Alors que la justice américaine a inculpé Raul Castro pour « complot en vue d'assassiner des ressortissants américains », Washington semble opter pour une approche de distance, laissant entendre que le régime cubain pourrait s'effondrer de lui-même.
Donald Trump souhaite-t-il assouplir la pression sur Cuba ? La question se pose alors que les relations entre La Havane et Washington ont été marquées par des tensions, notamment à cause du blocus pétrolier imposé par les États-Unis. Mercredi, le président américain a salué ce qu'il qualifie de « très grand jour », en lien avec l'inculpation de Raul Castro, l'ancien président cubain. Selon Trump, une « escalade » n'est pas à l'ordre du jour : « Il n’y aura pas d’escalade. Je ne pense pas que ce soit nécessaire. Cet endroit est en train de tomber en ruines. »

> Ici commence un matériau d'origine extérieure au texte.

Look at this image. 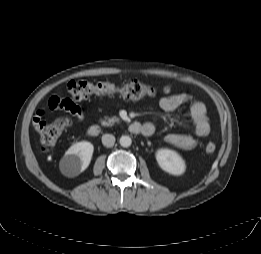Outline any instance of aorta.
<instances>
[{"mask_svg": "<svg viewBox=\"0 0 261 254\" xmlns=\"http://www.w3.org/2000/svg\"><path fill=\"white\" fill-rule=\"evenodd\" d=\"M119 142L122 147H129L132 143V140L129 136L124 135L121 136Z\"/></svg>", "mask_w": 261, "mask_h": 254, "instance_id": "aorta-1", "label": "aorta"}]
</instances>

Ce même jour, les États-Unis ont porté des accusations contre Raul Castro, 94 ans, pour « quatre chefs d'accusation distincts de meurtre » ainsi que pour « complot en vue d'assassiner des ressortissants américains ». Cette décision est liée à une affaire tragique survenue en 1996, lorsque deux avions de l'ONG humanitaire « Brothers to the Rescue », basée à Miami, avaient été abattus, entraînant la mort de quatre personnes. La justice américaine accuse Raul Castro, alors ministre de la Défense, d'avoir joué un rôle clé dans cette attaque contre des opposants à Fidel Castro.
« Le président Trump propose une nouvelle voie entre les États-Unis et un nouveau Cuba »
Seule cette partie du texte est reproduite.